1. A process, with supporting apparatus, of modular software application deployment and usage through application call manager, standardized data structure, and local/cloud hybrid storage and index.

2. The method according to claim 1, further comprising: the application call manager implements integrated single entry user interface with behavior override option to search application, run application or access the application knowledgebase.

3. The method according to claim 2, further comprising: the application call manager facilitates user directly search and execute application.

4. The method according to claim 2, further comprising: the application call manager implements the options for user to call application with direct path or call application with searched path from the application index.

5. The method according to claim 2, further comprising: the application call manager implements the options for user to include or exclude automated recording and retrieving of the application variable data.

6. The method according to claim 2, further comprising: the application call manager implements the options for user to use cloud or local resource to conduct the application call.

7. The method according to claim 2, further comprising: the application call manager implements automatically recording the manual input from user regarding the application invariable data and application variable data.

8. The method according to claim 2, further comprising: the application call manager implements automatically retrieving the existing application invariable data and application variable data and run application without user manual input.

9. The method according to claim 2, further comprising: the application call manager implements flexible number of application calls in sequence with the same application call procedure.

10. The method according to claim 2, further comprising: the application call manager integrates the application deployment and run process. The application deployment is essentially running a deployment utility application.

11. The method according to claim 1, further comprising: using a data container with modular data structure, directly accessible to users, to combine, store and transfer application data.

12. The method according to claim 11, within the same data container, store any data related to the application call, including the application target data, application invariable data and application variable data.

13. The method according to claim 11, further comprising: using the data container to store unique identification of programmable objects and allow non-programming parametrical access to the target objects, using the application as a middleware.

14. The method according to claim 11, further comprising: a method of using the deployable knowledgebase data container to establish, cumulate and convey knowledge among the developers and the users of the application.

15. The method according to claim 1, further comprising: a process of cloud (internet) based distributed development, deployment and usage of the application modules, facilitated by the local/cloud hybrid application index that has standardized data structure, offered by data container, with user customizable content.

16. The method according to claim 15, search application from the local/cloud hybrid index with priority level.

■ EXTRACTED MATERIAL:
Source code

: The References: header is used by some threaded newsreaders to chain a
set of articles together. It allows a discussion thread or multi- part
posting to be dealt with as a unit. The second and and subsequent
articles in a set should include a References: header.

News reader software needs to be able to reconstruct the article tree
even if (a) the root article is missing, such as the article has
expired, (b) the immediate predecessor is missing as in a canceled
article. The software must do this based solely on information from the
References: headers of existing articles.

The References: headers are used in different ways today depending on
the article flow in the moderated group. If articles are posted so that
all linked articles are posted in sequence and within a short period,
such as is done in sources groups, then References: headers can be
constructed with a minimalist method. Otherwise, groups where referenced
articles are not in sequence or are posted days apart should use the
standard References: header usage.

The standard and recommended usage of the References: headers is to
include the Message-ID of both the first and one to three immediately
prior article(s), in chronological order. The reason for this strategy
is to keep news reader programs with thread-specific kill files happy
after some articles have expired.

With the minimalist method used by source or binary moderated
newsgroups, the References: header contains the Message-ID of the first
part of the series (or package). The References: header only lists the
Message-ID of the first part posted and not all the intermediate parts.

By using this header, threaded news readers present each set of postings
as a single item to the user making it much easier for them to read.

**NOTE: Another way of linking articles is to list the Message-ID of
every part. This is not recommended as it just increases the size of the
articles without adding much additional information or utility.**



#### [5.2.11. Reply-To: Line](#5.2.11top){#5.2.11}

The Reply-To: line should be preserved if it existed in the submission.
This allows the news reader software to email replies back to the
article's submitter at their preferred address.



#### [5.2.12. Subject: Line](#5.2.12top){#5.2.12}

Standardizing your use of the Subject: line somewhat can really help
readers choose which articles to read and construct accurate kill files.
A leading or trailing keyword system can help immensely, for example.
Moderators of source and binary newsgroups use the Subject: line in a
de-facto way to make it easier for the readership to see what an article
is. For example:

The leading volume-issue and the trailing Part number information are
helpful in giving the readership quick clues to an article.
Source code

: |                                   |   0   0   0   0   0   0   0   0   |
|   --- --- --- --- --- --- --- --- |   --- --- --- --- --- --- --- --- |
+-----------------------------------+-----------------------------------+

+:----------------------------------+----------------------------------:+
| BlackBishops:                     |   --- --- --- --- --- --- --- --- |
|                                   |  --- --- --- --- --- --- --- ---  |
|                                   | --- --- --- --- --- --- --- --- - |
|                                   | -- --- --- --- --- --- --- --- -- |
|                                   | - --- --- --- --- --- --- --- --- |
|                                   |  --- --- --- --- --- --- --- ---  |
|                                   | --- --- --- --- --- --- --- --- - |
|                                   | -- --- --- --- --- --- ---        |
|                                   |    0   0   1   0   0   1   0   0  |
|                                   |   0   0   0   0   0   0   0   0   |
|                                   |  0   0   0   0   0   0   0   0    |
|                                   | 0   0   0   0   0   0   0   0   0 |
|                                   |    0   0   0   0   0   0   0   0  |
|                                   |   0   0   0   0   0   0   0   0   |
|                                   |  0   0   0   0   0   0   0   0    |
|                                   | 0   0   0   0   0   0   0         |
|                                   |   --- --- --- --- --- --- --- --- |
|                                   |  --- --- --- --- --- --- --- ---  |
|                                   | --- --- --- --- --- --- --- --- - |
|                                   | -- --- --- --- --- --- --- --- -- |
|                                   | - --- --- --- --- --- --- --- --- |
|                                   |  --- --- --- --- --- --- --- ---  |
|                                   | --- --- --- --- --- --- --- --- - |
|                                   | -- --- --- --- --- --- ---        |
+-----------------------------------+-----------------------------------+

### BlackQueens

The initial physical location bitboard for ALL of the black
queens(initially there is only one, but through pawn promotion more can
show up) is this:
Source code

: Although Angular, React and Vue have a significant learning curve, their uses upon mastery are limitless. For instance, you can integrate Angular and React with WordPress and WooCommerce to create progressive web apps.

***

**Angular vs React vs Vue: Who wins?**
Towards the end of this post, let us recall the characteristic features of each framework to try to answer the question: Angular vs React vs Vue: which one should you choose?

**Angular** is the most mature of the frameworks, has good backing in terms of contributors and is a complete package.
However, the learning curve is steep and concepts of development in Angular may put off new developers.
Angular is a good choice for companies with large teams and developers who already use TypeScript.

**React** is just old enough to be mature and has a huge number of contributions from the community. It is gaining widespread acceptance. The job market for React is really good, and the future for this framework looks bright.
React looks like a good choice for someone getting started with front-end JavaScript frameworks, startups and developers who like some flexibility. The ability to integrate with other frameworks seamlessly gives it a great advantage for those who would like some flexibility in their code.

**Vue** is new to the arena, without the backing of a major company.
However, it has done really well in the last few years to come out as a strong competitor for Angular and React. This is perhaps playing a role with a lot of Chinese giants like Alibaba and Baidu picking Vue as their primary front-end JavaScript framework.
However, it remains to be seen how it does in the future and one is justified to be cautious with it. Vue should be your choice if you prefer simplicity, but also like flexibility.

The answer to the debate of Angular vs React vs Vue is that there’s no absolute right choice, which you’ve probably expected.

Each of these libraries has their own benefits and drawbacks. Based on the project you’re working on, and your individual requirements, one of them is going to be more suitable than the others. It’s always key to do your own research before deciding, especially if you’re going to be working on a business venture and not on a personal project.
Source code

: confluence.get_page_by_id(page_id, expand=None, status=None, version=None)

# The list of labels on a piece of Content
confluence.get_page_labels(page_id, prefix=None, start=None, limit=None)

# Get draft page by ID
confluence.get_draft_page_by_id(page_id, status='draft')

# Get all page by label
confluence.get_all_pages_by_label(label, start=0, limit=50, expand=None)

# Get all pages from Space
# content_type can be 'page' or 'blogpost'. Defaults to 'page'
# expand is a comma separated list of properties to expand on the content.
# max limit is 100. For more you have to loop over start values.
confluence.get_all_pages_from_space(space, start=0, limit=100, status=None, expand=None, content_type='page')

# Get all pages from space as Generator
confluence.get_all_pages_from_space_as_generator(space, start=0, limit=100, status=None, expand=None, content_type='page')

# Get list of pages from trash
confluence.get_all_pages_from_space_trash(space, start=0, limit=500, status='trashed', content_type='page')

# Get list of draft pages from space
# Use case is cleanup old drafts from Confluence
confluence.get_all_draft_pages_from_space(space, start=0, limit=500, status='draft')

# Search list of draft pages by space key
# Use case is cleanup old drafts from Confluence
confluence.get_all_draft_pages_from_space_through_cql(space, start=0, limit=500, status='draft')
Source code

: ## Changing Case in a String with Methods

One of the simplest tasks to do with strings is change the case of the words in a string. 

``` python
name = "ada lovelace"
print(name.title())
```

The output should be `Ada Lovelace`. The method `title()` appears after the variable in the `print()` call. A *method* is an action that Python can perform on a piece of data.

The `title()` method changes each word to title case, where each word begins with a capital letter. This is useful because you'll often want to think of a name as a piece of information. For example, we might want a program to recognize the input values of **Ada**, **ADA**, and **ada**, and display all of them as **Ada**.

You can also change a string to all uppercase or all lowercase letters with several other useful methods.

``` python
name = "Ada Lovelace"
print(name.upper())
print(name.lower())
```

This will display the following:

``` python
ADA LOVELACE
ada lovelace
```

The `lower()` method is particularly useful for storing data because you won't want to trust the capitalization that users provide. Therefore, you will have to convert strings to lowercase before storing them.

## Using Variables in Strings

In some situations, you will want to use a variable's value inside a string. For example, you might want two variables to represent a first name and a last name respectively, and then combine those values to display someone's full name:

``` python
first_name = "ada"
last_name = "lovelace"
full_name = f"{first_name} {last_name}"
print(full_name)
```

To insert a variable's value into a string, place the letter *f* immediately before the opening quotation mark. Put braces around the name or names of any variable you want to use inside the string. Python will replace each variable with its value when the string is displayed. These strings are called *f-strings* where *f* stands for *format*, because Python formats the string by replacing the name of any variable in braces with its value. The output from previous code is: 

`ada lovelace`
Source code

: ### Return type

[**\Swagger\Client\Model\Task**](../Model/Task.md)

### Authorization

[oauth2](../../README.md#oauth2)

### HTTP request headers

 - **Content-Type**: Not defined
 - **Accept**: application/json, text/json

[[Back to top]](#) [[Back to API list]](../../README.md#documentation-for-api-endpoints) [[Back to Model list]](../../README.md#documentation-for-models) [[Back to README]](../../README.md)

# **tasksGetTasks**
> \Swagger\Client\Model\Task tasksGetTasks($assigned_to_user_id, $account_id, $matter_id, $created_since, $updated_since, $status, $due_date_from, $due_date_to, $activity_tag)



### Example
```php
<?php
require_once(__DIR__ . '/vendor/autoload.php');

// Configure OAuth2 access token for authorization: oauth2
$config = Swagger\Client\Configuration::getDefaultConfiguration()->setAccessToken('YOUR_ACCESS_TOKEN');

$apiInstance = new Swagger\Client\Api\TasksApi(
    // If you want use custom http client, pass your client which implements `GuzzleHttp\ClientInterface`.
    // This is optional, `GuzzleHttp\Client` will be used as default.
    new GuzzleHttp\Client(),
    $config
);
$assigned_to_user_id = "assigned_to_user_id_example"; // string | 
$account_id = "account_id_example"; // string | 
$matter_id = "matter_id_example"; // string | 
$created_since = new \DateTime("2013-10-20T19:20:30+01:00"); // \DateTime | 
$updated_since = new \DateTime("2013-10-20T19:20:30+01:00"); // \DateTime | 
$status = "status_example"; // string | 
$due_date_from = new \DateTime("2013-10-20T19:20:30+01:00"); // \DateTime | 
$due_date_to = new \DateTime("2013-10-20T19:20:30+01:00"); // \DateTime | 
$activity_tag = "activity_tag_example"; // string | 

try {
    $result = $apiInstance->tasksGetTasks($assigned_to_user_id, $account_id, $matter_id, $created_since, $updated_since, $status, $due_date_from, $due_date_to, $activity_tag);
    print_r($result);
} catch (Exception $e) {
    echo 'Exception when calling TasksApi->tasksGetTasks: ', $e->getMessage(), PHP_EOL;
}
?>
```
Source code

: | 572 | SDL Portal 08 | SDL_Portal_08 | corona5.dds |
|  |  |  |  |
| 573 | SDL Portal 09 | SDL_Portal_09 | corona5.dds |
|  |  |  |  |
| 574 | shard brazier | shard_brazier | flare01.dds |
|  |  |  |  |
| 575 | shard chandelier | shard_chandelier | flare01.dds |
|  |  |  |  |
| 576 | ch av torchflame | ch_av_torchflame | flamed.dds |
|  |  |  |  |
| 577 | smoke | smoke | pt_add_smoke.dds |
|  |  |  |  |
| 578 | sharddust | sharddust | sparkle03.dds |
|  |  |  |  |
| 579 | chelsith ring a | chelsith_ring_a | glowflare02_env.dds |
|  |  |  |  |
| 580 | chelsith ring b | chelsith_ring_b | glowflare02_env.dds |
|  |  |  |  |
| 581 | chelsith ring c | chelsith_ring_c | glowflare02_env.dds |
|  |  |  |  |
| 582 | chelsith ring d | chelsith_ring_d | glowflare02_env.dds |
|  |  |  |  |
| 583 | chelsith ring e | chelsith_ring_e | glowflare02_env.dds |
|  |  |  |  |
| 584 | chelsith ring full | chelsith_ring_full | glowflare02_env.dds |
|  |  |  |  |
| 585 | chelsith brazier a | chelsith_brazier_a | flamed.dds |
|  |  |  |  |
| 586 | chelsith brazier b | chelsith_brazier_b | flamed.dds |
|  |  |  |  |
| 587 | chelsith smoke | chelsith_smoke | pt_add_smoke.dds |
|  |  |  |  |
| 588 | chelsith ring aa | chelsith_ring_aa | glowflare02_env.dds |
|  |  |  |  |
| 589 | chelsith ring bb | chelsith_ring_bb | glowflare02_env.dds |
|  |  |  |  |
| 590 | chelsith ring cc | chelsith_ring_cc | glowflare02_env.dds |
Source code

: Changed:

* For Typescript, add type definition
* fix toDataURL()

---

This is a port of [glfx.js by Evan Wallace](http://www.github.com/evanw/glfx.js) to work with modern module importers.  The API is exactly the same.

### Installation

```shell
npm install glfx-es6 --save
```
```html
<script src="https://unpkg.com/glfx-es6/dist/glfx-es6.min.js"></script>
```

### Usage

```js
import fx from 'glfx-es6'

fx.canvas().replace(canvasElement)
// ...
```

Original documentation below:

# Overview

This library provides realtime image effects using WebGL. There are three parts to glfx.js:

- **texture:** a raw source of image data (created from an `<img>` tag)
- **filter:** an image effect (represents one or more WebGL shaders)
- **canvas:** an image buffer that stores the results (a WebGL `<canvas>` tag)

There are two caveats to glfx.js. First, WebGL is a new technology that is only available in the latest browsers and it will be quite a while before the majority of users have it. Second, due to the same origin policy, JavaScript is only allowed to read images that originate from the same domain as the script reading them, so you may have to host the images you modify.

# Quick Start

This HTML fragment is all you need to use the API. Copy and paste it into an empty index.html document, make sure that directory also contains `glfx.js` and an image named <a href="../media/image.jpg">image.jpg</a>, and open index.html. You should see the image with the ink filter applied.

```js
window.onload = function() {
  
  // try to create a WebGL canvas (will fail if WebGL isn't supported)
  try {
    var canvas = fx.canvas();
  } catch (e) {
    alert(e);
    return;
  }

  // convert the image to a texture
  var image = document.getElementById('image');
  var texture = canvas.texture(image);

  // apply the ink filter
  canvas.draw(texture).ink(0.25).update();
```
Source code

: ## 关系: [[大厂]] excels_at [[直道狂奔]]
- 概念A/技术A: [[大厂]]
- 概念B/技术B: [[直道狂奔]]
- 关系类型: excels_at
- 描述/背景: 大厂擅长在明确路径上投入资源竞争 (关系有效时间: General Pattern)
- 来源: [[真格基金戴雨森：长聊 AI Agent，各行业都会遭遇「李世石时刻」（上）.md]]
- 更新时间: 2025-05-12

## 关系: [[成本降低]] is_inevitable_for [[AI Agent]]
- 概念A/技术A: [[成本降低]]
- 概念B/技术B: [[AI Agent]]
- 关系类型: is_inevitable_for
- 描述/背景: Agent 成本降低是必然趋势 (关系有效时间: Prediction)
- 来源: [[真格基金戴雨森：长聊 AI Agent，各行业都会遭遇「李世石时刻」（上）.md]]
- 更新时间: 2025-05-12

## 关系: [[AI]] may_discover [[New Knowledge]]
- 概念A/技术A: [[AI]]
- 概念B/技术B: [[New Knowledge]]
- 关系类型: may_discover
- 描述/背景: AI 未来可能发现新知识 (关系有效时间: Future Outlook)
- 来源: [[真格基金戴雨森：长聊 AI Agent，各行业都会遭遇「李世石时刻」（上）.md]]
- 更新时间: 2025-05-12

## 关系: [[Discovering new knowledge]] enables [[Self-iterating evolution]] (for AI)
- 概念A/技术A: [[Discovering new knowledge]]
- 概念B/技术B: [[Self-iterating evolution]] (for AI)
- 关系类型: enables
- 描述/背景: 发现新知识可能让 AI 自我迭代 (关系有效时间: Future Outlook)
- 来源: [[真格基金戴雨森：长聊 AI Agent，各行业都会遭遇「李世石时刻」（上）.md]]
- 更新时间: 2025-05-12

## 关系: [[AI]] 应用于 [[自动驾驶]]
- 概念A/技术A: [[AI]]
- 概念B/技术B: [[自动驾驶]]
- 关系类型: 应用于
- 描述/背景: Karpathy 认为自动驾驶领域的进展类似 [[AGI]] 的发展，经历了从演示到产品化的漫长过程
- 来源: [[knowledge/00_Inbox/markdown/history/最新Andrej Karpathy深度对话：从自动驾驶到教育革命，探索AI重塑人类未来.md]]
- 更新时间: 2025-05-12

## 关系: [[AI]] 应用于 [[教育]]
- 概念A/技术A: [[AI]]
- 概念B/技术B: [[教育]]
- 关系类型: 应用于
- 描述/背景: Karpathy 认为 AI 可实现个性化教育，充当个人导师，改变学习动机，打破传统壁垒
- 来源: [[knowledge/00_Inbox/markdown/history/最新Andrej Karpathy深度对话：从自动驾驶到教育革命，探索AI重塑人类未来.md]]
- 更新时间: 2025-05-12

■ TASK ITEM A: In the claims on modular software deployment, what is application deployment said to essentially be?
■ TASK ITEM B: Reproduce the part of the claims on modular software deployment between "1. A process, with" and "storage and index.", inclusive.

■ REPLY A: Running a deployment utility application.

■ REPLY B:
1. A process, with supporting apparatus, of modular software application deployment and usage through application call manager, standardized data structure, and local/cloud hybrid storage and index.